Kyle Cashwell may have lost an arm and a leg in a near-death farming accident, but the Sampson County native has taken away a valuable lesson that he loves to share with others in the agriculture community.
Cashwell, who suffered a severe farming accident in 2014 when his arm and leg were caught in the auger, has made it his life mission to help others learn about and prevent agriculture-related accidents.
He will share his story next Wednesday to a group of Sampson Community College (SCC) students who are currently pursuing an education and career in the agriculture industry. Additionally, the public is invited to take part in this inspirational event.

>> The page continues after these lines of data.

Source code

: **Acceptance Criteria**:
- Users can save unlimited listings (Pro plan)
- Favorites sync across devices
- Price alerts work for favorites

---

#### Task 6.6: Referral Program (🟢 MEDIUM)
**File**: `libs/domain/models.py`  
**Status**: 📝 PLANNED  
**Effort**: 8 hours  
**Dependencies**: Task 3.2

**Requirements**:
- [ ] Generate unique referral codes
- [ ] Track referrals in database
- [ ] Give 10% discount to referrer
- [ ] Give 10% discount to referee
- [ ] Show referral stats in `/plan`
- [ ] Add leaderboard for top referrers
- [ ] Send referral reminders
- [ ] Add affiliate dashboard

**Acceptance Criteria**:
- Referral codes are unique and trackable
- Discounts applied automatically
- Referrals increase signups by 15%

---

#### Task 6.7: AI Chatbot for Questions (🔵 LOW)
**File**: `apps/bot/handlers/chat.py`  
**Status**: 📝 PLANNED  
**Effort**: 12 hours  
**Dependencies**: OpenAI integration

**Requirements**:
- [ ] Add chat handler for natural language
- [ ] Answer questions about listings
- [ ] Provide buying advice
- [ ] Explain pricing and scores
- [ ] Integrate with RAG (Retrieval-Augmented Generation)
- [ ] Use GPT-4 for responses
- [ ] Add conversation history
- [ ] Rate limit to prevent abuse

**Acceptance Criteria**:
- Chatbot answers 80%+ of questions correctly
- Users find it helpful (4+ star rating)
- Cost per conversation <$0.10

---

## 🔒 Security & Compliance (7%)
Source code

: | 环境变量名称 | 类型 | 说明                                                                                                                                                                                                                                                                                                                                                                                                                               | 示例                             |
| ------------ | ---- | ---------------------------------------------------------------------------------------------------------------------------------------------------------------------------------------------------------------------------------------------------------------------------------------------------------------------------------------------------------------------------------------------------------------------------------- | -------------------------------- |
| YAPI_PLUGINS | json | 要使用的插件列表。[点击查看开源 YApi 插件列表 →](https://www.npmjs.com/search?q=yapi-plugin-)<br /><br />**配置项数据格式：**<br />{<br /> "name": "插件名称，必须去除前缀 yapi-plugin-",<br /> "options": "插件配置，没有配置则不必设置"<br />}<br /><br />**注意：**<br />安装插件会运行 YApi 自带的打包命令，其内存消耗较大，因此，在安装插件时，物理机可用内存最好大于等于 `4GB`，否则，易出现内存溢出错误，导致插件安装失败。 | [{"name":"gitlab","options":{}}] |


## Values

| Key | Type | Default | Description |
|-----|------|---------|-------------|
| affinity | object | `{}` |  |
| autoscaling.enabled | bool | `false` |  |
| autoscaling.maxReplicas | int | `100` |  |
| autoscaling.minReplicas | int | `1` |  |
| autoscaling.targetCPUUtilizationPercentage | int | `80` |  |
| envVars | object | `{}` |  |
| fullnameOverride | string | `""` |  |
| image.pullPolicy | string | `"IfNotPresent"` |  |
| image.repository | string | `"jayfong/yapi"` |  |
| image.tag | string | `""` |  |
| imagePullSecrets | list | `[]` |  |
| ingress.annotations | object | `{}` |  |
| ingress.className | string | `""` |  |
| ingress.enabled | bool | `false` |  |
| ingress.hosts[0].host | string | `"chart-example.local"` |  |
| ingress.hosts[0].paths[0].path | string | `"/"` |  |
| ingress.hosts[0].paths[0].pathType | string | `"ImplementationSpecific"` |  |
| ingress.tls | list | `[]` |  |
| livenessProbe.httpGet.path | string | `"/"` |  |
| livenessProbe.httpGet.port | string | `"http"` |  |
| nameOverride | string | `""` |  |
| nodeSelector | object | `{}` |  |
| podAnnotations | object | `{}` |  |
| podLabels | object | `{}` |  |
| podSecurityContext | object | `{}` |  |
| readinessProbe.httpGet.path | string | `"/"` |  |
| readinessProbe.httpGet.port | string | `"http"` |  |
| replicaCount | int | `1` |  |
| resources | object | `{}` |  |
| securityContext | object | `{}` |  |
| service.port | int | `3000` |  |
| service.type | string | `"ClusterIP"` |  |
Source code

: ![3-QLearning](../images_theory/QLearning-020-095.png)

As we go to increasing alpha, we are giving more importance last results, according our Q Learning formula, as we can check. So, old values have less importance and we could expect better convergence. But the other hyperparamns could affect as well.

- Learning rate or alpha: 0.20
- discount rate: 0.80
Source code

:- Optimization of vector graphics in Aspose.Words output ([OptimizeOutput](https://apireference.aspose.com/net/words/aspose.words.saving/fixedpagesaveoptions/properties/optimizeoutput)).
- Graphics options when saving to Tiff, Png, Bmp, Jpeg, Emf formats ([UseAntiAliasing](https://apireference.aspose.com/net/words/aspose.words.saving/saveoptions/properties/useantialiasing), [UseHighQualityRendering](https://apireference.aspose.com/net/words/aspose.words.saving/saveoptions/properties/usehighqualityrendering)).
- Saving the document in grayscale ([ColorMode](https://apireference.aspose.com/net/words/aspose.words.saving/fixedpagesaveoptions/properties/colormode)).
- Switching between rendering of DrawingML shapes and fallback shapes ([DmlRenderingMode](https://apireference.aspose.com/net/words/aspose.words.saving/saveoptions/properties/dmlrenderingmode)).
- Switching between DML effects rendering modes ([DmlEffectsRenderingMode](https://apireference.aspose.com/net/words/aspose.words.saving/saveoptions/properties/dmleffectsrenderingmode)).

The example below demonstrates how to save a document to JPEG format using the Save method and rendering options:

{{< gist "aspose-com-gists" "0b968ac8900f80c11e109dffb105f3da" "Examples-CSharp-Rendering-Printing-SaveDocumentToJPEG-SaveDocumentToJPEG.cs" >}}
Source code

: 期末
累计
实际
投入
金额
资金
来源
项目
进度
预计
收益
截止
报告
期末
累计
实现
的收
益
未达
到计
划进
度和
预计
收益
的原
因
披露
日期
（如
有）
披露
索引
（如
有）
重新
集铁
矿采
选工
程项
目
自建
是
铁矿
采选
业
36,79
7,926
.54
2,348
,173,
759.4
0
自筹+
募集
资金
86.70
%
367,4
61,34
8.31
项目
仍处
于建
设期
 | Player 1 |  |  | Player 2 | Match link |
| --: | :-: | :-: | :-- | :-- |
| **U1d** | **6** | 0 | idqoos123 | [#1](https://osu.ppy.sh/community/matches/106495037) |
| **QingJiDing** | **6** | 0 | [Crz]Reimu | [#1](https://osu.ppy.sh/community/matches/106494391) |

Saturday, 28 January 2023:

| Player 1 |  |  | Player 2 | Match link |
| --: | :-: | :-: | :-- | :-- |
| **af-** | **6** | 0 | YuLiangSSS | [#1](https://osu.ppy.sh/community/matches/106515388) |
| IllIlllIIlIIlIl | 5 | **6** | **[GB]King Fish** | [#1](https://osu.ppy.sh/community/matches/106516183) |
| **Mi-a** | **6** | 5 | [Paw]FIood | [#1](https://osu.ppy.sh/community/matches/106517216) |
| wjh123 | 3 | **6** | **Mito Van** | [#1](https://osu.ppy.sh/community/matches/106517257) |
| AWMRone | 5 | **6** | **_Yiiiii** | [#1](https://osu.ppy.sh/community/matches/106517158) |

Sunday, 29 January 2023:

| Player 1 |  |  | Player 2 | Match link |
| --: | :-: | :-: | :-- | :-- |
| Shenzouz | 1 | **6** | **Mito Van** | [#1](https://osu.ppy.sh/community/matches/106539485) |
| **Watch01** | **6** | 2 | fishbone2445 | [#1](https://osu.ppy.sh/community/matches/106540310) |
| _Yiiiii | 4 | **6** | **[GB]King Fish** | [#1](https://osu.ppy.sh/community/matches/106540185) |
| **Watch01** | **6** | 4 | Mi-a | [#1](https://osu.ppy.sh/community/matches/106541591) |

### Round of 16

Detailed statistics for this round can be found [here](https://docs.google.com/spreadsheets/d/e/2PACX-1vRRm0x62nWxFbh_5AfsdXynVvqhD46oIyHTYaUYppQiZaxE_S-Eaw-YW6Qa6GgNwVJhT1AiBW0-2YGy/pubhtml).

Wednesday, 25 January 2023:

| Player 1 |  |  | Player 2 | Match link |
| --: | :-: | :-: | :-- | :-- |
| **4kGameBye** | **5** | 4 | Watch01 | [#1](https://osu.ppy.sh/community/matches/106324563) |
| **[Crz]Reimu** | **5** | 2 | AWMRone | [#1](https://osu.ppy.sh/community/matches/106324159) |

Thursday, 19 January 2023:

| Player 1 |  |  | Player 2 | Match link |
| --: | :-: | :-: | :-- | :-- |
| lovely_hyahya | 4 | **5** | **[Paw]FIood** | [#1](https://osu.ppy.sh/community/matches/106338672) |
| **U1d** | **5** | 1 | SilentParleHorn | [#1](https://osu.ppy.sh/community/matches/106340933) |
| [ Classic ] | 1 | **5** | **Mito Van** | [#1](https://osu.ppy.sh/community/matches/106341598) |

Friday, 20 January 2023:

Anna Beth Rouse, an instructor of an animal science course at SCC, organized the event, inviting Cashwell to talk with students and explain the importance of farm safety.
“I thought this would be an awesome opportunity for the students to hear an inspirational story dealing with farm safety from someone right here in our county,” Rouse explained.
Rouse is the lead instructor for the ACE program at Sampson Community College, but also teaches the animal science class in the evenings. During the past semester, Rouse said the students have been learning about farm safety and watching videos of farm accidents on You Tube. That’s when she said he had the idea to bring Cashwell to the school and share his experience with the students and the public.
“This class covers an array of topics and one of the topics that we currently discussed was farm safety,” Rouse said. “The class watched a couple of videos on You Tube about farm accidents and the importance of farm safety and then it dawned on me, Kyle Cashwell.”
The presentation will be held at 5 p.m. April 26 in the SCC Activities Center. Refreshments will be served following the presentation.
Cashwell travels around sharing his story and encouraging the practice of farm safety. While working his second job as a farmer, he was a full time paramedic, Cashwell was snapping corn in the field when the snapper became jammed and he disengaged and dismounted it to solve the problem. When the equipment jumped back into gear, it entangled Cashwell’s right arm and leg.
With agriculture being the most hazardous occupation in the country, Cashwell has recognized the importance of helping young people involved in the agriculture industry understand more about the dangers.